We left the casino early in the morning and began the long haul through the state of Mississippi. Not wanting to miss out, I had chosen the Great River Route along Highway 61. If we were visiting the Deep South, we were really going to experience it. And how often do you get back to Mississippi? Hopefully never.
We were visiting the sites listed in Road Trip USA, our travel bible. We were in Delta Blues country, but didn’t see much evidence of musical history, apart from the crossroads where Robert Johnson is supposed to have sold his soul to the devil. In Leland, the birthplace of Jim Henson, we found a Muppets museum.
In Onward, Mississippi, the book led us to a country store on the side of the road, which bills itself as the place where the teddy bear was born. We decided to stop in and take the obligatory photo. It ended up being a good introduction to rednecks and their deep, burning hostility towards northerners. I stepped into the store, watched the two hicks at the front table turn slowly to glare at Jay, and I thought, this is the part where they say, “Y’all ain’t from around here, is you?” as the first few notes of Dueling Banjos play in the background.
We got out of there quick.
That was just a precursor to Vicksburg, however. This pretty much sums up the town:
Vicksburg is home to one beautiful, surreal attraction, however. It’s called Margaret’s Grocery. The South is full of shrines and personal tributes to Jesus, but this one beats them all.

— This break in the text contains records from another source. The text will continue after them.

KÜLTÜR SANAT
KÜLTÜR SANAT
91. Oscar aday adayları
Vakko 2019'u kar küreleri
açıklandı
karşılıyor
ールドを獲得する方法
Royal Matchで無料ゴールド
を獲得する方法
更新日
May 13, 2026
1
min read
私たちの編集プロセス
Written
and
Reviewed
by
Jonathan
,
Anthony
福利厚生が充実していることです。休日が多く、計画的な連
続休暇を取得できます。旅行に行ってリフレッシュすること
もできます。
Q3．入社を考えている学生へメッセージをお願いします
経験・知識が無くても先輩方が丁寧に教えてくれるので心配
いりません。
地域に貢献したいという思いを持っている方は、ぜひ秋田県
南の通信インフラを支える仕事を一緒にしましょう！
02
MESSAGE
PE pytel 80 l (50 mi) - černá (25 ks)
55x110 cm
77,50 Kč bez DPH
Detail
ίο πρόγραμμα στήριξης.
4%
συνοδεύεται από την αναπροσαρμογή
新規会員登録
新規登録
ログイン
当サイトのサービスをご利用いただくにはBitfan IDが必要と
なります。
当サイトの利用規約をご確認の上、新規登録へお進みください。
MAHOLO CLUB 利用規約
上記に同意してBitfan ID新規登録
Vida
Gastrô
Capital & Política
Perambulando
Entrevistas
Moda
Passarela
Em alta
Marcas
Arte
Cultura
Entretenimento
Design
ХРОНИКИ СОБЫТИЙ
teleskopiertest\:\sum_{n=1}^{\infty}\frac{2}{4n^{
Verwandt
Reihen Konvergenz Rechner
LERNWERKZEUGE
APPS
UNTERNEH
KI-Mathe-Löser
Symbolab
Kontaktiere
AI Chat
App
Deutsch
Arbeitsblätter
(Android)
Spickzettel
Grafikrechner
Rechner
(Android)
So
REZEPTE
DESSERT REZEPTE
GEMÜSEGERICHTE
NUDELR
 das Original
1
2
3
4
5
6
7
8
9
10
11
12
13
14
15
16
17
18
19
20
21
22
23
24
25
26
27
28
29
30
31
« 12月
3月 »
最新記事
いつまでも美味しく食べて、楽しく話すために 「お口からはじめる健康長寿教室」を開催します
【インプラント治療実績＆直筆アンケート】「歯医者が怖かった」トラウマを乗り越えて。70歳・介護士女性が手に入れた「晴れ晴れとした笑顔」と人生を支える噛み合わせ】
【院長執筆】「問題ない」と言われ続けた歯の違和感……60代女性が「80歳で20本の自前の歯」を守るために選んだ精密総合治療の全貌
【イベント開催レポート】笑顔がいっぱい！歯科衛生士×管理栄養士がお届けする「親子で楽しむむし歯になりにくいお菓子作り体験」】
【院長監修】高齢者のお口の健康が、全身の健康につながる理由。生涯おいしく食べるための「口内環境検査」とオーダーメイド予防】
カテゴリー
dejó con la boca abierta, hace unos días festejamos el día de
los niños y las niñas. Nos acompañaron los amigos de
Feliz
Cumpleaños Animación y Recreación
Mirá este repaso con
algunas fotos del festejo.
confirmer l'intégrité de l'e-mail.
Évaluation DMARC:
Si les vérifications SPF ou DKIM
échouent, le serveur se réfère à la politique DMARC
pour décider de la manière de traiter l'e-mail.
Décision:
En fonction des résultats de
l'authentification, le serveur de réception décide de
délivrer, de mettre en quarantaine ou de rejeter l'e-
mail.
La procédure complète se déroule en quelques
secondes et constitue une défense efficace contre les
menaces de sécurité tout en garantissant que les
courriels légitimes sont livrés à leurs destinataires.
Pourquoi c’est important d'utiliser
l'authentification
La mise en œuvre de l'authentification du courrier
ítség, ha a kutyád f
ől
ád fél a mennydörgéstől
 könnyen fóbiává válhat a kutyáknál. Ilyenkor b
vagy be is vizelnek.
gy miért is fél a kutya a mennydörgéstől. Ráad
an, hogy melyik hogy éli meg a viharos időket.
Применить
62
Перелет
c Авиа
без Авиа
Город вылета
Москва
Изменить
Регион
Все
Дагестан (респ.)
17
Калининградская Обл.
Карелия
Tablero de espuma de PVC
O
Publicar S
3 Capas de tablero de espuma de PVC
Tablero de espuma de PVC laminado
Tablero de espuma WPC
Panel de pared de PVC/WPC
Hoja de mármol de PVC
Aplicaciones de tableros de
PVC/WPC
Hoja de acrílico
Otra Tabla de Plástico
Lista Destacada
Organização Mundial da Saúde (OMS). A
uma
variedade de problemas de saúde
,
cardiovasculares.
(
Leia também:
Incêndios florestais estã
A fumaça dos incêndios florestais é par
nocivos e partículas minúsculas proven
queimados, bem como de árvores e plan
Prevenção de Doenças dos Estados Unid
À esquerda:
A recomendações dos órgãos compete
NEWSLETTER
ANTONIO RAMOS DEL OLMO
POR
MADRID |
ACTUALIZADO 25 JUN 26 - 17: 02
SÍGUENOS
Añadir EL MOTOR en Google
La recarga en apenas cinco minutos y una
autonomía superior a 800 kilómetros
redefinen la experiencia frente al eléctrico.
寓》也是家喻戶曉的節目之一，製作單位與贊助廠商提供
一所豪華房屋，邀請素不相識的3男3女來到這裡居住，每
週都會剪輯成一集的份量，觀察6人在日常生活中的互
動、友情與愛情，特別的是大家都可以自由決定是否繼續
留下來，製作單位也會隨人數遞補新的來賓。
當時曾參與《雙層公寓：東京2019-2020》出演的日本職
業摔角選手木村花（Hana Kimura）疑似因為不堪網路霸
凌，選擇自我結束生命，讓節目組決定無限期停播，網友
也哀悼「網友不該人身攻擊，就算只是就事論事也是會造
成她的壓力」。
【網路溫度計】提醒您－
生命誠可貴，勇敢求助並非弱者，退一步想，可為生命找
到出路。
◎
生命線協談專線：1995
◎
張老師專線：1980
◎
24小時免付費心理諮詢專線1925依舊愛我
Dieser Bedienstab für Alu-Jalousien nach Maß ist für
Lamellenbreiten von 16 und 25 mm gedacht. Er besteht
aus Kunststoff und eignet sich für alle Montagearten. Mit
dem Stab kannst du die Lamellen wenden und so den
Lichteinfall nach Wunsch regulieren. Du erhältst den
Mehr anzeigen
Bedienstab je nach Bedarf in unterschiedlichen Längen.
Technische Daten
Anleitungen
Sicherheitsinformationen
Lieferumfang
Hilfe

The book told me that the grocery was run by an old preacher and his wife, and that the preacher was known to come barreling out of the store to testify to unsuspecting passers-by just like us. Jay and Heather were unaware of this, so I was hoping that he would make a showing especially for them. I was meandering slowly around the yard, photographing everything and gaping in amazement, while Heather stood nearby, asking repeatedly if we had had our tetanus shots. I was gawking at a display featuring charts about Jesus’ life with hand-scribbled notes and broken mirrors, when I heard yelling. I thought, “Awesome, it’s the preacher.” And I was so wrong. Here’s a photo I took of the crazy hick as the car went peeling away down a rural highway:
There’s not much else to be said about Mississippi except that maybe they need to move past the whole ‘War of Northern Aggression’ thing, and they’ll all be a lot happier. I know that we were happier to leave the state that afternoon, although backwater Louisiana wasn’t much better. The drive through the bayou used to be one of the most beautiful in the country, and now it’s known as the chemical corridor. It’s great. We suffered through traffic in Baton Rouge, and were relieved to finally reach our hotel in New Orleans.
Well, maybe I was a little nervous about the hotel. During my last extended phone conversation with the proprietor, he had virtually assured me that I would be killed by rednecks in Mississippi. He went into graphic detail, something about being tied to a tree, raped, etc. I laughed, and he yelled, “Why are you laughing? That’s what those people do!” So, needless to say, I was feeling a little weird about running into this guy at the hotel. Luckily, he was occupied when we arrived.
Jay and I took a walk around the Garden District that night. It was beautiful. We discovered that we were around the corner from an old cemetery and the Real World House, and right on the trolley line on St. Charles Avenue. Perfect.